Date Security Exercise Price Code Shares A/D Expiration Underlying Ownership
2025-07-15 Variable Prepaid Forward Sale Contract (obligation to sell) $ J 300000 Disposed Common Stock (300000) Indirect
2025-07-16 Variable Prepaid Forward Sale Contract (obligation to sell) $ J 300000 Disposed Common Stock (300000) Indirect
2025-07-17 Variable Prepaid Forward Sale Contract (obligation to sell) $ J 300000 Disposed Common Stock (300000) Indirect

Footnotes

F1: The Reporting Person is one of the two personal representatives of the Estate of Carl DeSantis, which holds a one hundred percent (100%) beneficial ownership interest in GRAT 1, LLC ("GRAT 1"). Accordingly, the Reporting Person has shared voting and dispositive control over the shares held by GRAT 1, LLC..

F2: On July 15, 2025, July 16, 2025, and July 17, 2025 GRAT 1 settled three tranches of a prepaid variable forward sale transaction (the "VPF") entered into on August 1, 2022 with an unaffiliated third-party buyer.

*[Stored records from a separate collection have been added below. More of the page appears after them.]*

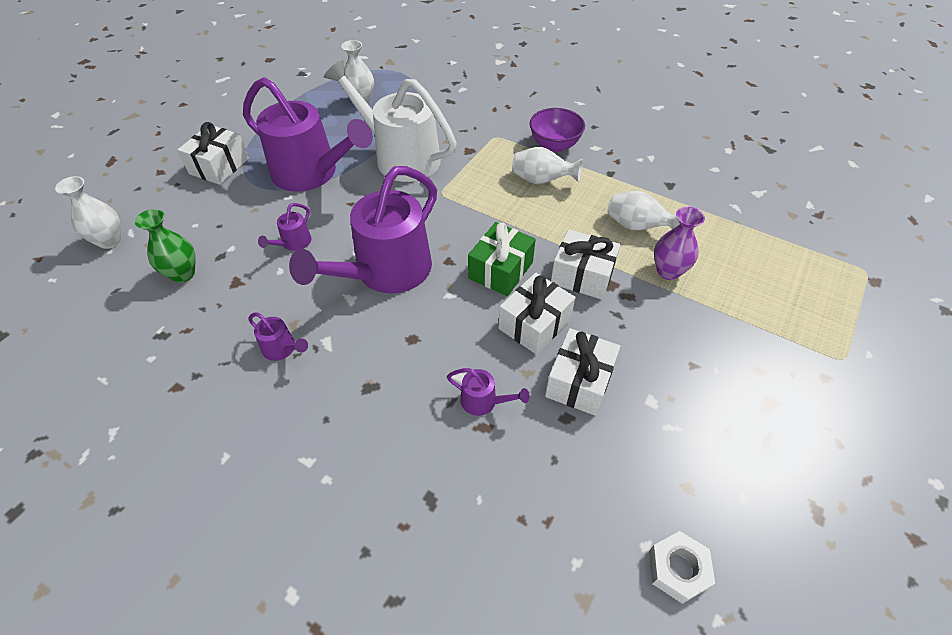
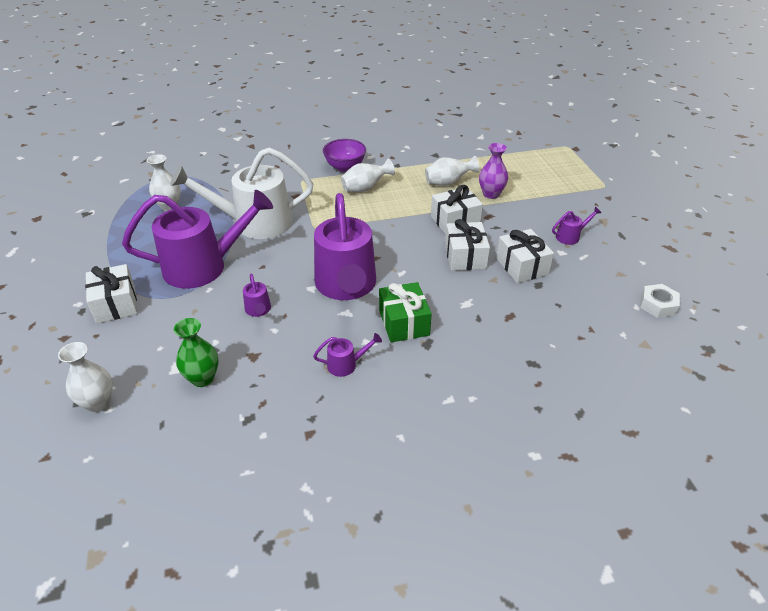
camera: 45 degrees left, 10 degrees down
purple watering can [447,368,530,416] -> purple watering can moved to [552,207,601,245]
green gift [468,222,536,296] -> green gift moved to [379,282,432,342]

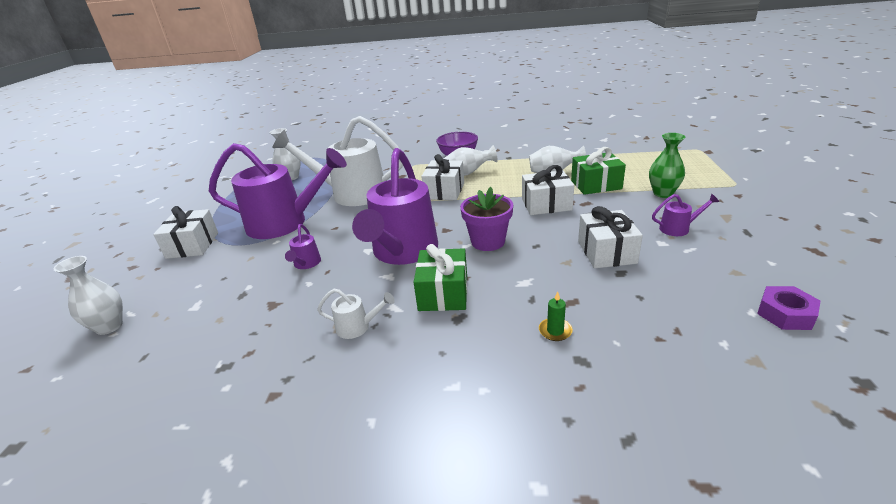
camera: 20 degrees right, 10 degrees down
green vase [174,318,219,387] -> green vase moved to [649,133,685,198]
purple watering can [313,333,382,377] -> white watering can [317,289,395,339]
white gift [445,219,490,271] -> white gift moved to [421,154,464,200]
purple vase [479,143,508,199] -> green gift [571,147,626,195]
white nut [640,284,680,318] -> purple nut [757,286,820,330]
none -> purple flower pot [460,187,513,251]
none -> green candle [539,291,573,341]

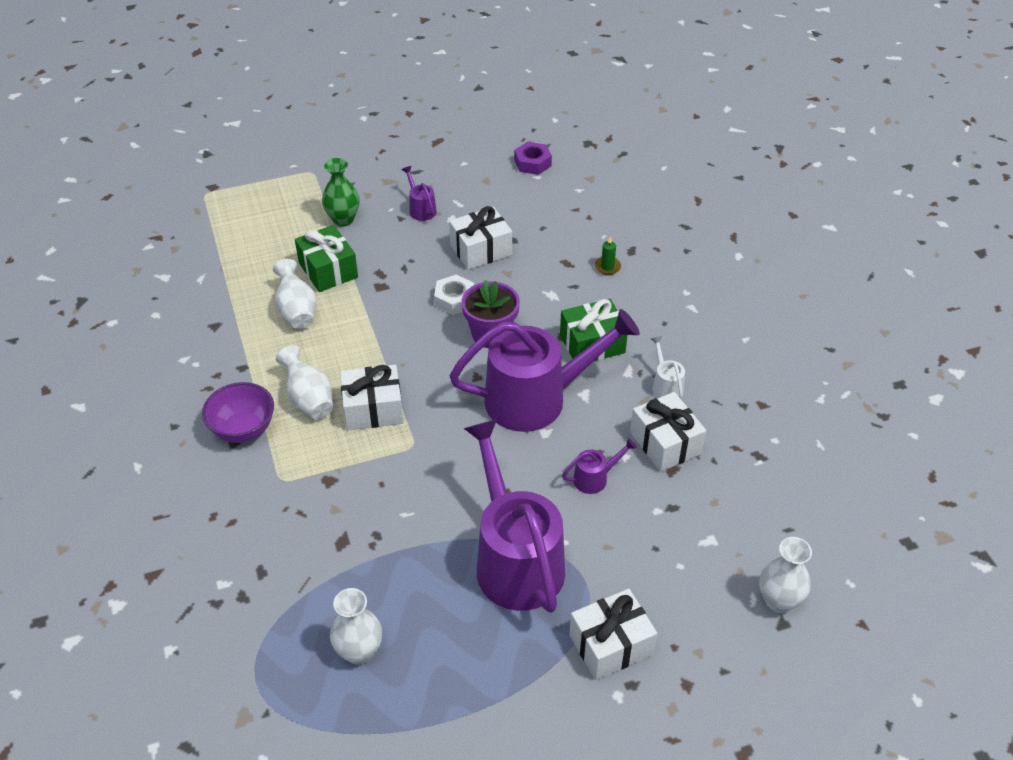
camera: 115 degrees left, 15 degrees up
white watering can [272,116,403,206] -> none
white gift [522,165,574,215] -> white gift moved to [630,392,706,472]
none -> white nut [434,274,474,315]

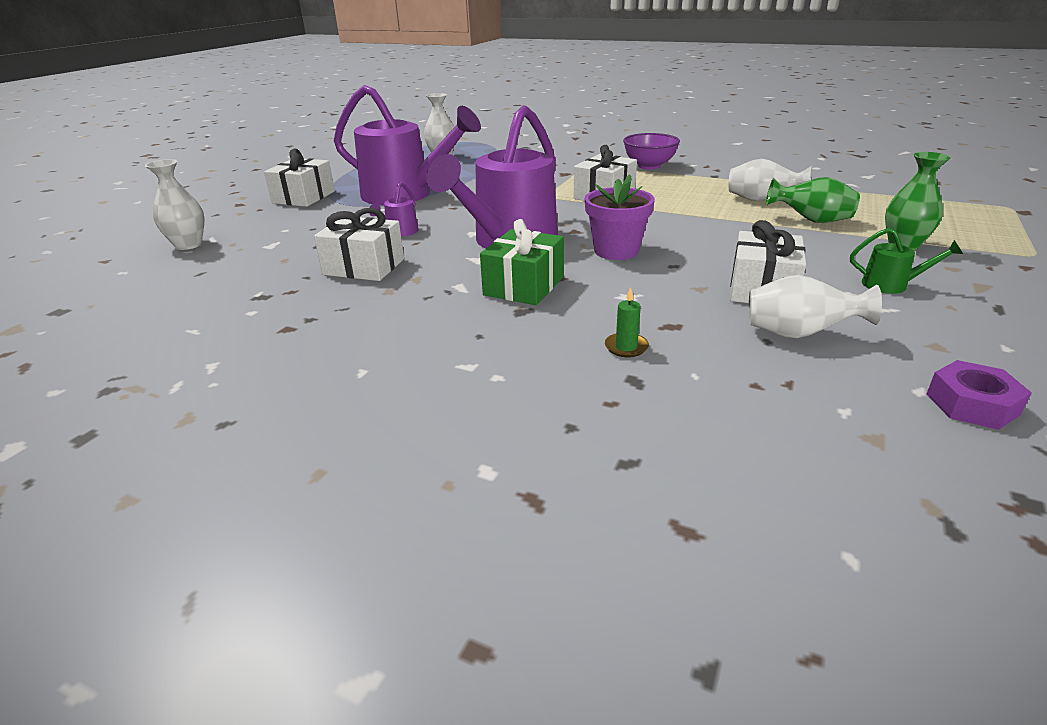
camera: 135 degrees right, 15 degrees down
white vase [276,345,333,419] -> white vase moved to [749,275,882,338]
green gift [295,225,358,292] -> green vase [766,177,860,223]
purple watering can [402,166,437,221] -> green watering can [850,228,963,294]
white nut [434,274,474,315] -> none
white watering can [651,336,685,399] -> none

For these three tranches of the VPF, GRAT 1 elected full physical settlement.

F3: In full physical settlement of each of these three tranches of the VPF, the contract for the VPF obligated (i) GRAT 1 to deliver to the buyer 300,000 shares (adjusted for stock splits) of CELH common stock T+1 (the "Share Number") following the maturity of these tranches (occurring on July 14, 2025, July 15, 2025, and July 16, 2025), and (ii) the buyer to pay GRAT 1 an amount in cash equal to: (a) if the volume-weighted average price of CELH common stock on the maturity date for the tranche (each, a "Settlement Price") was greater than $30.1191 (the "Floor Price"), but less than or equal to $40.1588 (the "Cap Price"), the product of (x) the Share Number and (y) the excess of Settlement Price over the Floor Price; and (b) if Settlement Price was greater than the Cap Price, the product of (x) the Share Number and (y) $10.0397.

F4: On each of July 14, 2025, July 15, 2025, and July 16, 2025, the Settlement Price was greater than the Cap Price. Accordingly, GRAT 1 transferred to the buyer a number of CELH shares and the buyer paid GRAT 1 amounts in cash determined pursuant to the formula above.